Rechtsform società per azioni
Gründung 1930
Sitz Cambiano
Leitung Paolo Pininfarina
Branche Automobilindustrie
Produkte Karosseriebau und DesignVorlage:Infobox Unternehmen/Wartung/Produkte
Website www.pininfarina.it

Die Pininfarina S.p.A. ist eine italienische Karosseriebau- und Designfirma. Die heutige S.p.a. wurde 1930 als Carrozzeria Pinin Farina von Battista „Pinin“ Farina (1893–1966) gegründet. Die Firma entwarf zahlreiche Fahrzeuge der Marken Alfa Romeo, Ferrari, Fiat, Jaguar, Lancia, Maserati und Peugeot. Nach Battistas Tod führten sein Sohn Sergio (1926–2012) und sein Enkel Andrea (1957–2008) die Firma weiter. Aktuell wird das Unternehmen von Andreas Bruder Paolo geführt.

Geschichte[Bearbeiten]

Ferraris im Museum Pininfarina in Turin, in der Mitte der Pininfarina Modulo

Mit dem Design des Einzelstücks Florida auf der Basis des Lancia Aurelia legte Pininfarina 1955 den Grundstein für ein halbes Jahrhundert automobiler Limousinen-Gestaltung in Europa und den USA. Dazu gehörten auch Modellreihen der British Motor Corporation (Austin A55 Cambridge Mk II, MG Magnette Mk III, Morris Oxford V, Riley 4/68, Wolseley 15/60), die Peugeots 404, 504 Coupé/Cabriolet und 505 sowie die Fiat-Serien 1800/2100 und 2300.

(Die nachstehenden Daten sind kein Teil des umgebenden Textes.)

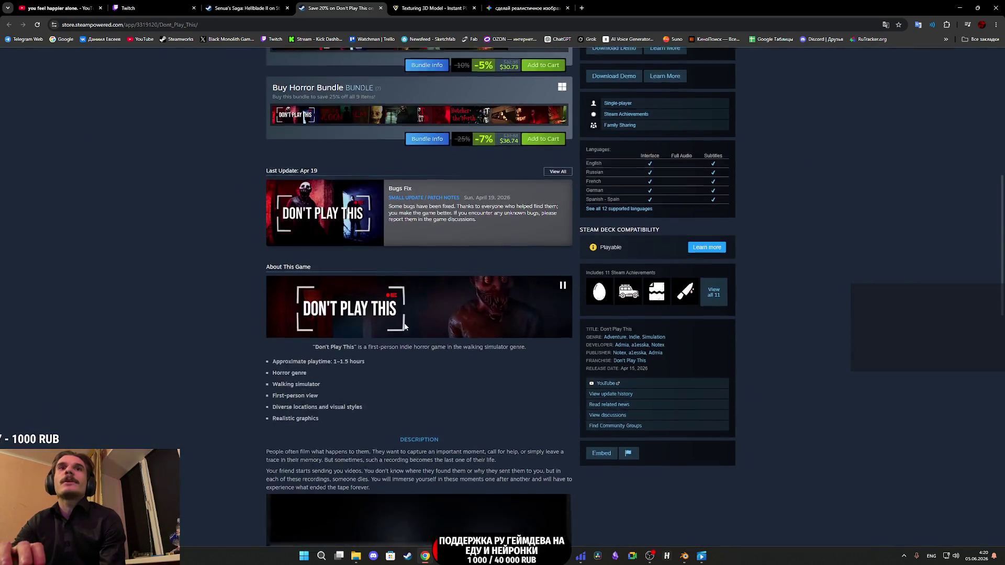
{"action": "scroll", "coordinate": [413, 309], "scroll_direction": "up", "scroll_amount": 4}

Viele Einzelanfertigungen auf der Basis von Lancia- und Ferrari-Modellen waren die Attraktionen auf den internationalen Automobilmessen und festigten den weltweiten Ruhm des Designers. Eine besondere Beziehung pflegte Pininfarina auch zu Cadillac. Für diese Marke wurden 1958–1960 der Cadillac Eldorado Brougham und 1988–1993 der Cadillac Allanté auch in der eigenen Produktionsanlage gefertigt.

Heutzutage sieht sich Pininfarina als Design- und Ingenieursdienstleister für die gesamte Automobilindustrie. Neben dem Entwurf von Fahrzeugen, der Ableitung von Karosserievarianten wie Cabriolets, Kombis oder Coupés bietet Pininfarina Unterstützung bei der Vorbereitung der Karosseriefertigung und fertigt kleine und mittlere Serien.

Design[Bearbeiten]

Pininfarina-Design: Ferrari 308 GTB

Die Designstudie Pininfarina Modulo von Paolo Martin[1][2] wurde auf der Basis des Ferrari 512S konstruiert und 1970 auf dem Genfer Automobilsalon vorgestellt. Derzeit befinden sich zahllose luxuriöse Topmodelle, die von Pininfarina entworfen oder abgewandelt wurden, in Produktion. Darunter Sportwagen von Ferrari, Luxuslimousinen von Maserati, aber auch viele normale Mittelklassefahrzeuge wie der chinesische Brilliance BS6, oder Minivans wie der Hyundai Matrix.

Auch außerhalb der Automobilindustrie hat sich Pininfarina einen Namen gemacht. So wurde im Schienenfahrzeugdesign die Lokomotive SBB Re 460, der InterCity-Neigezug SBB RABDe 500 und der italienische Hochgeschwindigkeitszug ETR 500 entworfen. Die seit 2004 eingesetzten Züge der Straßenbahn Athen sowie das Cobra Tram, welches in Zürich verkehrt, wurden ebenfalls von Pininfarina gezeichnet. Im Jahr 2006 entwarf Pininfarina das Elektrokleinkraftrad eSolex und ein Computergehäuse für Spire Design.

Produktion[Bearbeiten]

Pininfarina stellt im eigenen Werk auch Fahrzeuge in kleinen und mittleren Serien her, beispielsweise den Fiat 124 Spider (der zeitweise unter der Marke Pininfarina als Spidereuropa angeboten wurde), diverse Cabriolets für Peugeot oder den Mitsubishi Pajero Pinin. Seit 2007 wird im Turiner Pininfarina-Werk unter anderem das erste Cabrio von Ford mit einem klappbaren Hardtop montiert, das Ford Focus Coupe-Cabriolet. Für verschiedene Fahrzeuge stellt Pininfarina das Dachmodul her.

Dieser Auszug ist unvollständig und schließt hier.